— Exercise goal —
Return every line of the items below unchanged, leaving out the pictures.

— Raw data —
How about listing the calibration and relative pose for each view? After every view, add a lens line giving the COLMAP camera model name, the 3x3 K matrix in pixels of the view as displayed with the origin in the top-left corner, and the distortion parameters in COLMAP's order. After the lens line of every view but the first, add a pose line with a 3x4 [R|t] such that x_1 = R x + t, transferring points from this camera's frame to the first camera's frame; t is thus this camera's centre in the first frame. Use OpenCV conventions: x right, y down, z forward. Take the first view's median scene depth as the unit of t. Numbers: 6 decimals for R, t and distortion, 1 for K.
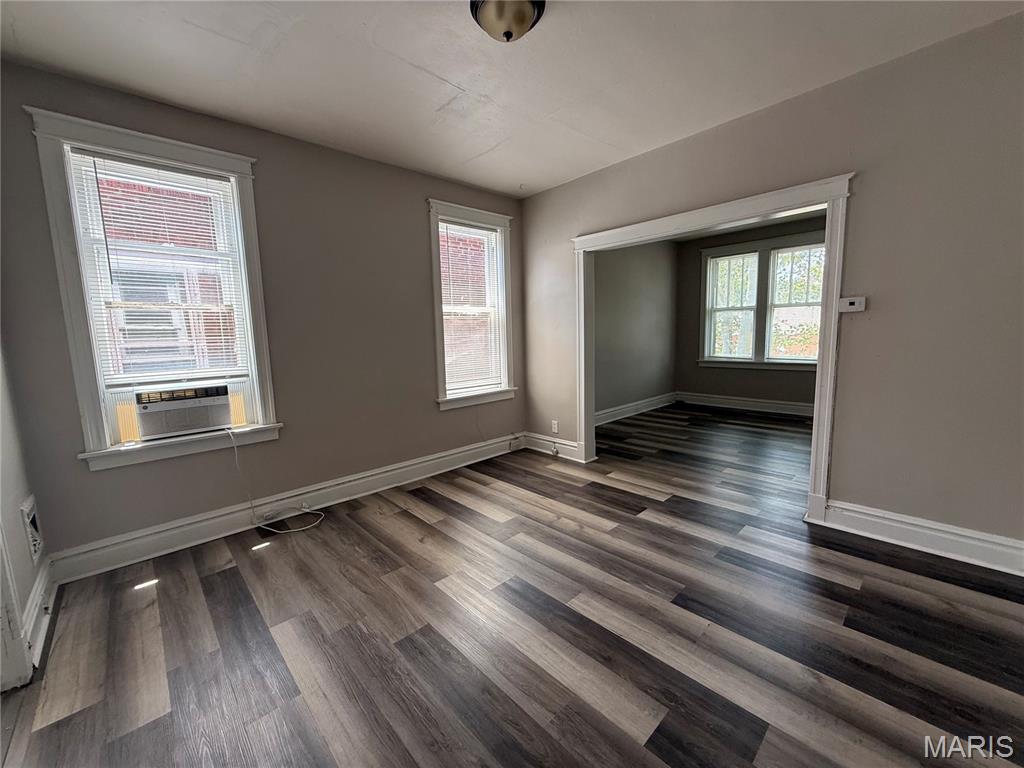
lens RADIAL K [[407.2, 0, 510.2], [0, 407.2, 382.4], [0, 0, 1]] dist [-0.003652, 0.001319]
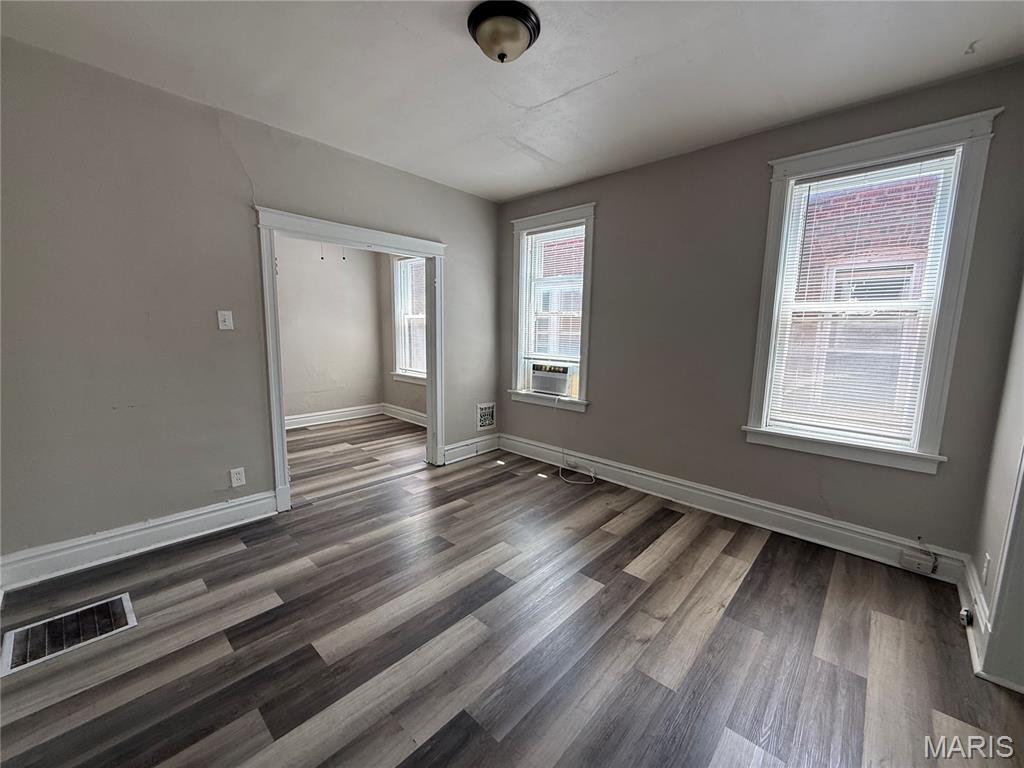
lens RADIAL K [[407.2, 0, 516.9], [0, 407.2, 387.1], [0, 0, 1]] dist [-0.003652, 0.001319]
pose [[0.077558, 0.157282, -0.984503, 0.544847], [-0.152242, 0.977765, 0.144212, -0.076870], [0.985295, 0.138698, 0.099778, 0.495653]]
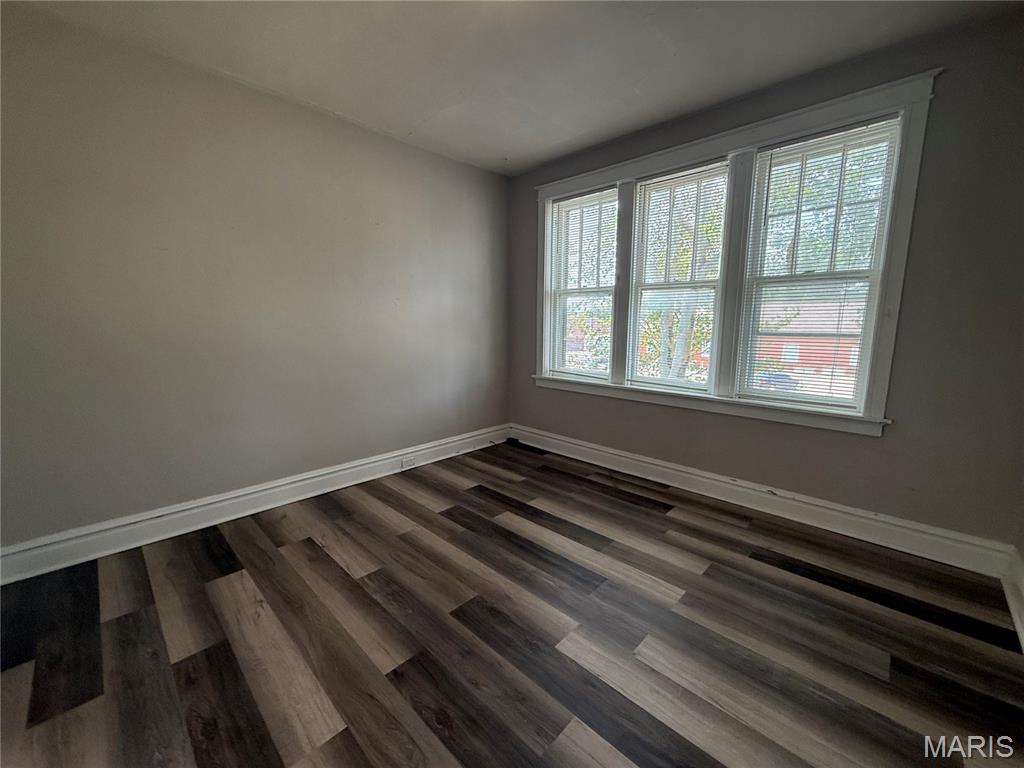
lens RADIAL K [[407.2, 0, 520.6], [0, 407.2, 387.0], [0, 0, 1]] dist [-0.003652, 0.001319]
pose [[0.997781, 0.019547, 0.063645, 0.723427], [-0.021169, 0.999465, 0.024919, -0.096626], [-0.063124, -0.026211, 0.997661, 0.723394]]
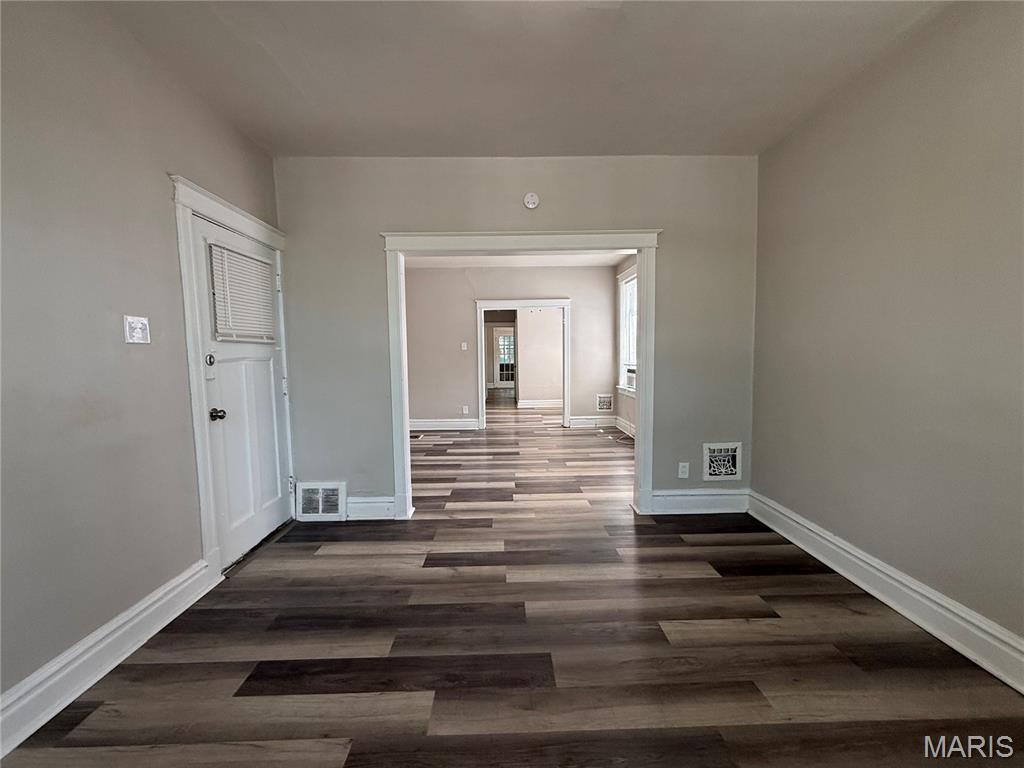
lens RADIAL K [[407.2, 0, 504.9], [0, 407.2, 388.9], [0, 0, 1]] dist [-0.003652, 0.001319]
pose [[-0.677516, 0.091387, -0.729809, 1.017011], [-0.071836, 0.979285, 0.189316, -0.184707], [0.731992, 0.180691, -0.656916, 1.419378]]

— Reply —
How about listing the calibration and relative pose for each view? After every view, add a lens line giving the COLMAP camera model name, the 3x3 K matrix in pixels of the view as displayed with the origin in the top-left corner, and the distortion parameters in COLMAP's order. After the lens line of every view but the first, add a pose line with a 3x4 [R|t] such that x_1 = R x + t, transferring points from this camera's frame to the first camera's frame; t is thus this camera's centre in the first frame. Use OpenCV conventions: x right, y down, z forward. Take the first view's median scene depth as the unit of t. Numbers: 6 decimals for R, t and distortion, 1 for K.
lens RADIAL K [[407.2, 0, 510.2], [0, 407.2, 382.4], [0, 0, 1]] dist [-0.003652, 0.001319]
lens RADIAL K [[407.2, 0, 516.9], [0, 407.2, 387.1], [0, 0, 1]] dist [-0.003652, 0.001319]
pose [[0.077558, 0.157282, -0.984503, 0.544847], [-0.152242, 0.977765, 0.144212, -0.076870], [0.985295, 0.138698, 0.099778, 0.495653]]
lens RADIAL K [[407.2, 0, 520.6], [0, 407.2, 387.0], [0, 0, 1]] dist [-0.003652, 0.001319]
pose [[0.997781, 0.019547, 0.063645, 0.723427], [-0.021169, 0.999465, 0.024919, -0.096626], [-0.063124, -0.026211, 0.997661, 0.723394]]
lens RADIAL K [[407.2, 0, 504.9], [0, 407.2, 388.9], [0, 0, 1]] dist [-0.003652, 0.001319]
pose [[-0.677516, 0.091387, -0.729809, 1.017011], [-0.071836, 0.979285, 0.189316, -0.184707], [0.731992, 0.180691, -0.656916, 1.419378]]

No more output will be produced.